Projects with keyword Entrepreneurship
Active projects
SoLiXG: The Social Life of XG
In the context of an expansion of digital infrastructures driven by the impact and recovery of the pandemic, we bring together perspectives from queer feminist technoscience, migration and cultural studies, social and political theory, from the EU and the UK, in order to investigate how infrastructural imaginaries (re)configure democratic sovereignty, imagined communities, and practices of bordering of the European Union. We propose to think and investigate sovereignty through (a) infrastructural and entrepreneurial ways of constituting and imagining ethnos and demos through technological innovations, and (b) conflicts that emerge where efforts to create new infrastructures meet existing ones.
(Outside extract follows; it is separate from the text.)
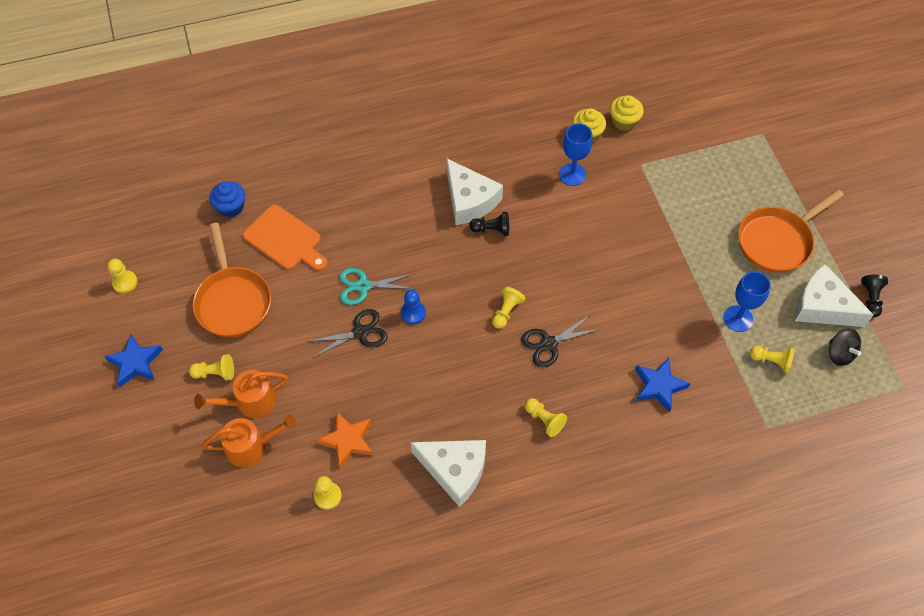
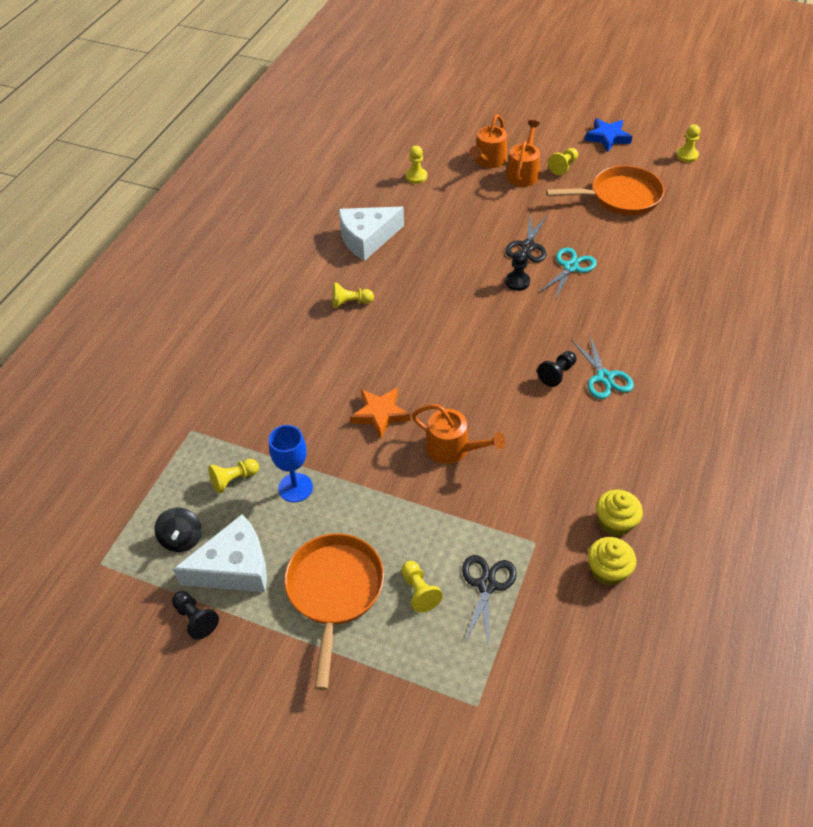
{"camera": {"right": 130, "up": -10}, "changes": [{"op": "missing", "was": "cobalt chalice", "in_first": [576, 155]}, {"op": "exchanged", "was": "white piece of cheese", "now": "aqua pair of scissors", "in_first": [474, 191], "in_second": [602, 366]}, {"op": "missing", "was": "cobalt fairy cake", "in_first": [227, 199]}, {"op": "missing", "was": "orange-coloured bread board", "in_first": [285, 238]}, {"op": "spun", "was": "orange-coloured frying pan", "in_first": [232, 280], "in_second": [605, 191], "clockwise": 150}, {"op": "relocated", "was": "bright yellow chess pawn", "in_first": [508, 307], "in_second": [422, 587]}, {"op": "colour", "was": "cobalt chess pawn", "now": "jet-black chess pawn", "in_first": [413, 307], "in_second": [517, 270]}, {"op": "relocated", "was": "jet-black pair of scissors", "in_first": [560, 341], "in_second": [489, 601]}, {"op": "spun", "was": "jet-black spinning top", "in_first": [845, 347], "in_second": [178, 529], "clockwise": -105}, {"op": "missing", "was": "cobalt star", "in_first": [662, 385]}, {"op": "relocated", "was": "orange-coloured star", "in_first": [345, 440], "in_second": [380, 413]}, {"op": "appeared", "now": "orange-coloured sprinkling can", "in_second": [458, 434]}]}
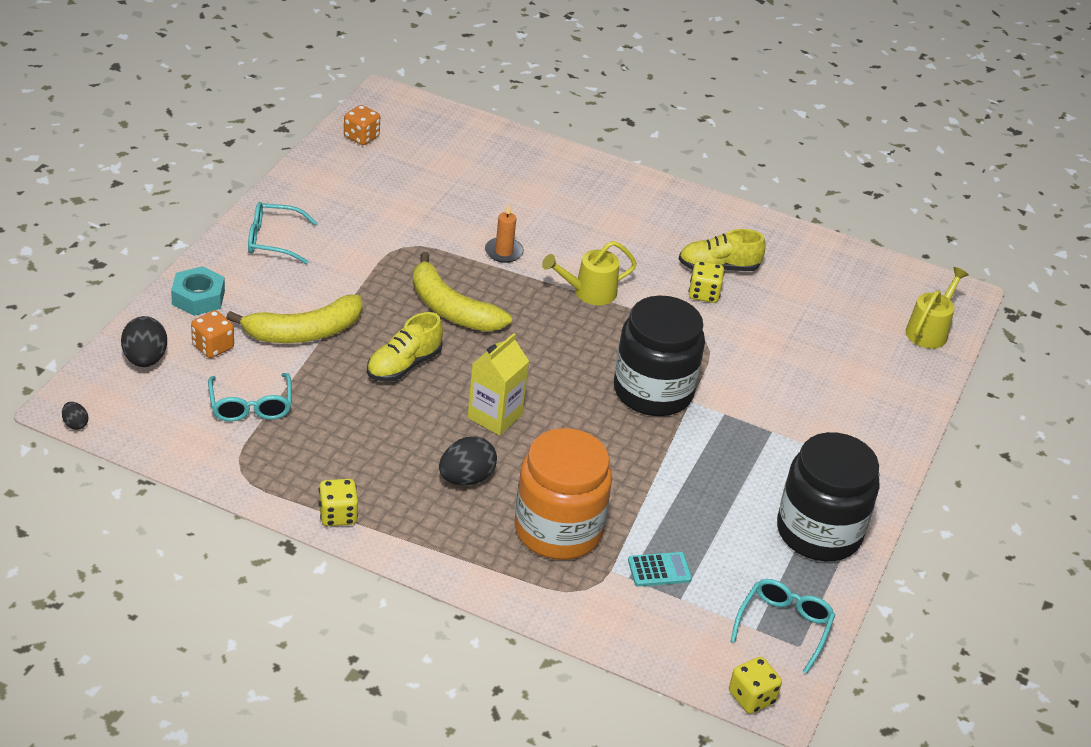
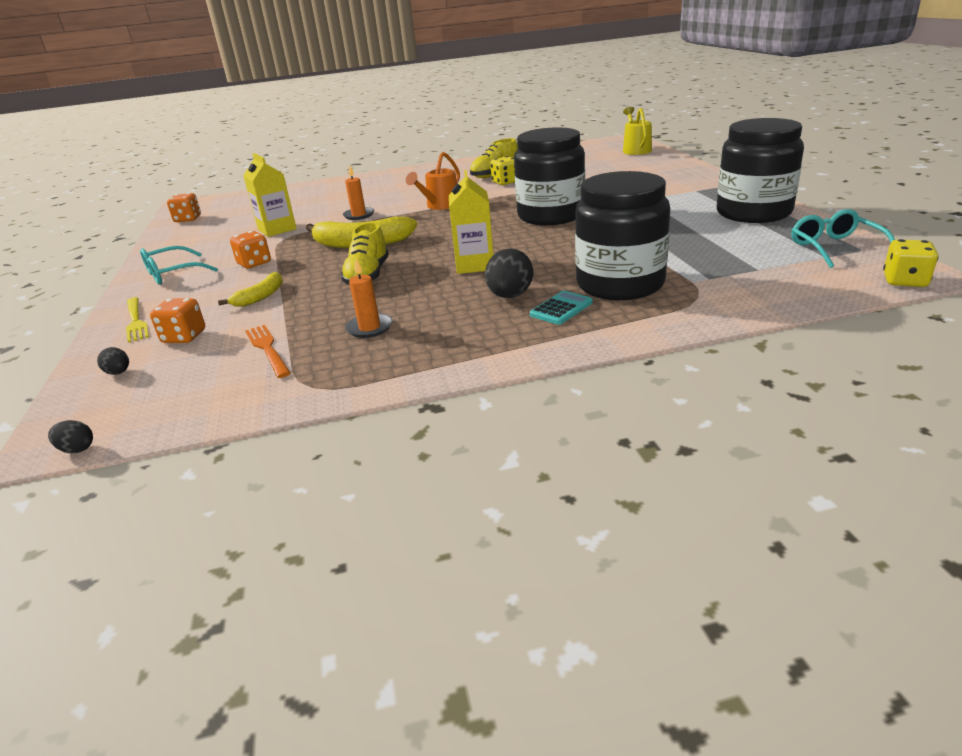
{"camera": {"right": -30, "up": -10}, "changes": [{"op": "colour", "was": "bright yellow sprinkling can", "now": "orange-coloured sprinkling can", "in_first": [589, 273], "in_second": [433, 181]}, {"op": "exchanged", "was": "aqua hexagon nut", "now": "bright yellow fork", "in_first": [198, 291], "in_second": [137, 320]}, {"op": "size", "was": "bright yellow banana", "in_first": [294, 319], "in_second": [250, 289], "ratio": 0.54}, {"op": "size", "was": "jet-black egg shape", "in_first": [144, 341], "in_second": [113, 361], "ratio": 0.52}, {"op": "exchanged", "was": "aqua glasses", "now": "orange-coloured fork", "in_first": [250, 397], "in_second": [268, 351]}, {"op": "colour", "was": "orange-coloured jar", "now": "jet-black jar", "in_first": [563, 494], "in_second": [622, 235]}, {"op": "missing", "was": "bright yellow die", "in_first": [338, 502]}, {"op": "relocated", "was": "aqua calculator", "in_first": [660, 569], "in_second": [561, 308]}, {"op": "appeared", "now": "bright yellow carton", "in_second": [270, 195]}, {"op": "appeared", "now": "orange-coloured die", "in_second": [250, 249]}, {"op": "appeared", "now": "orange-coloured wax candle", "in_second": [369, 298]}]}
Is it possible, we ask, that new constitutionalities are being imagined, practiced, and produced here?
website:
https://www.solixg.net/
Finished Projects
The Swedish Private Security Archipelago
This project will explore the internationalisation of the Swedish private security industry in the contemporary period. The mixed methods research project employs qualitative and quantitative register-data research and ethnographic interviews of working private security guards, or vaktare and ‘safety-entrepeneurs,’ or trygghetsentreprenör. Looking at the internationalisation both here in Sweden in the working profession as well as the business model allows for a multilayered contextually informed project in who, how, and in what ways ‘safety’ and ‘security’ are commodified, marketed, and provided in Sweden.
Strategies and Structures
Martin Klinthäll, Associate professor
The project analyses how changes in policies and regulations affect conditions and opportunities for small business development in different industries over time, and how self-employed persons act in response to changes in opportunity structures. We study strategies of growth and survival within specific industries and markets, but also transitions of self-employment across industries and types of markets. The project will contribute new knowledge through a systematic and coherent longitudinal and spatial investigation of the dynamics of self-employment among immigrants in Sweden. The project systematically applies and develops instruments from recent international research on ethnic minority businesses (EMB). Theory in the field is developed through the integration of entrepreneurship theory and new theoretical contributions from EMB research. Theoretical perspectives on strategies and self-employed as actors is combined with theory on opportunity structures (the framework of ?mixed embeddedness?). Methodologically, the approach implies coordinated analyses of different dimensions on different levels, using a combination of policy studies, case studies and quantitative analyses.
Transnational Practices and Movement in Southern Africa
This project examines circular movement in Southern Africa in the context of entrepreneurship, multiple logics of legitimacy, and everyday interaction between travelers and state functionaries. The project builds on the ideas of the human economy and embodiment as a way to investigate how movement can be understood by those that are involved in its everyday practice. The projects specifically focuses on the practice of private transporting of goods, people and ideas between South-Western Zimbabwe and South Africa. A focus on practices of movement has some implications for the understanding of migration in Southern Africa, of economic livelihoods and of the continued development of the African state in general.
Reorganization of the Public Sector
This project aims at describing and analysing the reorganization of the Swedish public sector from ethnic, gender and age perspectives. The Swedish public sector is in a process of transformation. The current changes are often in line with the international New Public Management trend. As the welfare services in Sweden are an obligation to the 290 municipalities, empirical studies have to be conducted on the local level. Improved democracy in terms of freedom of choice to the citizens, increased diversity in services available, lower costs for the local community, and development of new markets are often the aspired goals from the promoters of the changes. These new markets are expected to encourage local entrepreneurs and especially former employees. As women are overrepresented among the employees, the new strategies are expected to be very positive for women and, due to an assumed demand from the clients, for ‘ethnic specialists’. This means that the reorganization might entail new possibilities for entrepreneurs with a business profile different from ‘the mainstream entrepreneur’ but to this point we find a domination of large organizations rather than small.